> [Given text]

There’s a Time and Place for Everything
| September 30, 2025Five stories of knowing the time had come

A time to give birth, and a time to die.
A time to plant, and a time to uproot.
A time to tear down, and a time to build.
A time to weep, and a time to laugh.
A Time to Be Born
Today! Or tomorrow! Baby! B’ezras Hashem!
Chava Glick
“Y
ou look familiar.” The resident, whose name card reads “Resident Physician Dr. Ali,” eyes me uncertainly as he flips through my chart.
It’s 7 a.m., and I’m here for a scheduled induction of my baby, who will be born after long years of waiting.
“Were you ever here before?” Dr. Ali asks.
I think.
“I was here a couple of months ago, when I wasn’t sure if I felt the baby moving. Did I see you then?” As I ask the question, I know that’s not it. I remember the resident who checked me then. She was rather colorful in her hair and her piercings, and this tall, striking, Middle-Eastern gentleman is certainly not her.
Dr. Ali shakes his head. “I wasn’t here a couple of months ago,” he says. “I just started this rotation a month ago.”
He shrugs elaborately, and I form a “who knows” gesture with my hands. Then I settle down in the bed, my heart fluttering with nervous excitement.
Today! Or tomorrow! Baby! B’ezras Hashem!
The nurse starts her puttering, finding a vein to insert an IV line, strapping me to a monitor, and I’m preoccupied with everything going on around me. It’s a few minutes before I look up to see Dr. Ali eyeing my husband and me again.
“I’m telling you, I know you from somewhere,” he says.
My husband and I look at each other and giggle.
“From where?” my husband asks.
“Do you live in my neighborhood? Oakdale?” I venture.
Dr. Ali shakes his head again, laughs, and returns to my chart.
“Hey!” he exclaims. “I got it! This chart says this was a pregnancy after infertility treatment! Were you seen at Evolve Fertility?”
That’s the name of the clinic we used for our five-year infertility ride.
“Yes,” I say cautiously. “How’d you know?”
“I was there!” The resident looks like he’s won the lottery. “Me! I did that procedure! That’s crazy! My last rotation was fertility, and now I’m doing a year of obstetrics! “How wild that I get to be here, to see the results of what we started at Evolve!”
It comes back to me. Dr. Ali was the resident running the show that day, and his demeanor was kind and unhurried. I’m amazed. My husband is, too.
“How’d you remember us?” he asks. “I remember the nurses at the clinic saying that we were the last procedure in a really long day of procedures, no?”
Dr. Ali laughs. “Yes, you were. I remember it, too. And you guys were so hopeful, and so cheerful. I was rooting for you.”
My husband and I look at each other. What are the chances?
Dr. Ali finishes withthe chart, tells us what to expect next, and gets up to go.
“I’m going to try to be at the birth,” he says. Do I detect a tear glistening in his eye?
“This is really special for me. I know I want to go into fertility after I finish my residency, but I doubt many fertility specialists have ever seen their patient at birth. What a day.” He shakes his head in amazement, wishes us luck, and heads out.
My husband and I are left to wonder.

(Dataset excerpts)
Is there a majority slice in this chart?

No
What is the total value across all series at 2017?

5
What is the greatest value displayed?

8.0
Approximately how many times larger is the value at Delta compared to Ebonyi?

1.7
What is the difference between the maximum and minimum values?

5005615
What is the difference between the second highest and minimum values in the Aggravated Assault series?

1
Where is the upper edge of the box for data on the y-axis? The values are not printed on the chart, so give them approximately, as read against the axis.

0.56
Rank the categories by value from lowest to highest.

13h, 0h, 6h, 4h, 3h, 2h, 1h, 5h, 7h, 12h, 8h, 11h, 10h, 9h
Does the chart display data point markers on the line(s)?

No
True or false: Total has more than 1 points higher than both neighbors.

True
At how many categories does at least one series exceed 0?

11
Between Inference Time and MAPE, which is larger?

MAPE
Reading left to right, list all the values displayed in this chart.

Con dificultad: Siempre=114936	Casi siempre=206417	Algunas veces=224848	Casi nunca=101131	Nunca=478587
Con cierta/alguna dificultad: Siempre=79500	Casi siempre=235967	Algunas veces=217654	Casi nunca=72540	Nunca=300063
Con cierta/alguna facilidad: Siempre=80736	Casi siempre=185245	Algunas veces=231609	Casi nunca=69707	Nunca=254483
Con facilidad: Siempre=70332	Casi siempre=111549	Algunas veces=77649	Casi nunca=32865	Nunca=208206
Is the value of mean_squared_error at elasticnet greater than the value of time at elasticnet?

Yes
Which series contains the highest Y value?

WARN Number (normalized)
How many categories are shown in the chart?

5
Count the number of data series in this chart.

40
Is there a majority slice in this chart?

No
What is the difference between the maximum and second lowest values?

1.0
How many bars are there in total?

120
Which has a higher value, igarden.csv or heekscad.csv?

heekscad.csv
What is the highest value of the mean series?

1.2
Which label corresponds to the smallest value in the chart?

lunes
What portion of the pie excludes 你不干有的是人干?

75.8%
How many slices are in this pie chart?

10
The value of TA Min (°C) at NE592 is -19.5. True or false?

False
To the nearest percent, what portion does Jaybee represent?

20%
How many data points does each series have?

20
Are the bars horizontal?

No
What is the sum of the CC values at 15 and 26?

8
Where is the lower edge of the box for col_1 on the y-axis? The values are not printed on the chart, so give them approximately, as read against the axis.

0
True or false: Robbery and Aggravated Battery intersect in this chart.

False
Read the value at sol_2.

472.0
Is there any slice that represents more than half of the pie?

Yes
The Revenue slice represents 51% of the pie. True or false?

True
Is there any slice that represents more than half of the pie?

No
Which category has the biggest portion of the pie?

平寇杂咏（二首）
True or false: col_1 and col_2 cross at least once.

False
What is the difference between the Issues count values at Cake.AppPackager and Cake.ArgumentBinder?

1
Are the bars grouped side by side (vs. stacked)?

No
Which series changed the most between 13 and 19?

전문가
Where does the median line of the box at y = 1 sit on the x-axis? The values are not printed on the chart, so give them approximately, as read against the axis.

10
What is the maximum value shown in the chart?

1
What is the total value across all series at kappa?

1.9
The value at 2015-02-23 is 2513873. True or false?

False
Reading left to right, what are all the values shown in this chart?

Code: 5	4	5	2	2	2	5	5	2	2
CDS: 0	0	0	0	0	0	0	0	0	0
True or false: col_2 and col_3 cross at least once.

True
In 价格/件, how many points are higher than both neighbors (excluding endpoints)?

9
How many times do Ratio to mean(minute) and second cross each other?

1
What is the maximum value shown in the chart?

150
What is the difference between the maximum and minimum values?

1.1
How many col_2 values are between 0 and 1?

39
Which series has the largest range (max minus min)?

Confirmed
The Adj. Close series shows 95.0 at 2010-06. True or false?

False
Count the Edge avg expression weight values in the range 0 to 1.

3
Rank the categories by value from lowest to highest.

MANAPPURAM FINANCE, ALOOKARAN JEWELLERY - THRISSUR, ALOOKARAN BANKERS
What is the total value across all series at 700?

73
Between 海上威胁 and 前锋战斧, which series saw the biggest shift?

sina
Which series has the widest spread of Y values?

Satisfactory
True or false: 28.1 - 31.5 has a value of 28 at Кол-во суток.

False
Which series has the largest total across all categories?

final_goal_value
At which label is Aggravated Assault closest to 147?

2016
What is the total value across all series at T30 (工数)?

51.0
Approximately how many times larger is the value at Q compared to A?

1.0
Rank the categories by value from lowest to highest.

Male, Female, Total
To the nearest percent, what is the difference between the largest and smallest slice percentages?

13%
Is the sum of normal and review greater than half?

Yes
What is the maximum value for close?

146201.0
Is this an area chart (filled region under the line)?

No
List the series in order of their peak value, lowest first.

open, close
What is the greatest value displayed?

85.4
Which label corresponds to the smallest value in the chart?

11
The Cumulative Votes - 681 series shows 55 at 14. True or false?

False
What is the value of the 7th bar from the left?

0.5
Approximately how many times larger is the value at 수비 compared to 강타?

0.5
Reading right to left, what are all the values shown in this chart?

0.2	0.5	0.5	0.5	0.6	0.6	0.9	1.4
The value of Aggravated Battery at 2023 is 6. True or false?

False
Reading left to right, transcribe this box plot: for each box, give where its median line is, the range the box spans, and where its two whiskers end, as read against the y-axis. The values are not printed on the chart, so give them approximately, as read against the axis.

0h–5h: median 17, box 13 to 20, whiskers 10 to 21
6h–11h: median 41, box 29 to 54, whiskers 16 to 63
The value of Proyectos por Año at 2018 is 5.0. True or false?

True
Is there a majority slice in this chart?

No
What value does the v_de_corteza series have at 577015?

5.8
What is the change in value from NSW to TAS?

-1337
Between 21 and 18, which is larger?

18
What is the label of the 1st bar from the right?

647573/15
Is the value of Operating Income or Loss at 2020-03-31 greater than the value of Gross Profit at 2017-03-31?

> [Required action 1] Repeat the birth story from "Dr. Ali shakes his head again, laughs, and" to "husband is, too.".
> [Required action 2] In the birth story, what rotation did Dr. Ali complete before starting his year of obstetrics?
> [Required action 3] Summarize the birth story in two sentences.
This material comes from a separate source.

> [Answer area 1]
Dr. Ali shakes his head again, laughs, and returns to my chart.
“Hey!” he exclaims. “I got it! This chart says this was a pregnancy after infertility treatment! Were you seen at Evolve Fertility?”
That’s the name of the clinic we used for our five-year infertility ride.
“Yes,” I say cautiously. “How’d you know?”
“I was there!” The resident looks like he’s won the lottery. “Me! I did that procedure! That’s crazy! My last rotation was fertility, and now I’m doing a year of obstetrics! “How wild that I get to be here, to see the results of what we started at Evolve!”
It comes back to me. Dr. Ali was the resident running the show that day, and his demeanor was kind and unhurried. I’m amazed. My husband is, too.

> [Answer area 2] Fertility.

> [Answer area 3] Arriving for a scheduled induction after years of waiting for a baby, the narrator is told by resident Dr. Ali that the couple looks familiar. Reading the chart, he realizes he performed their procedure at Evolve Fertility during his previous rotation, and he says he will try to be at the birth.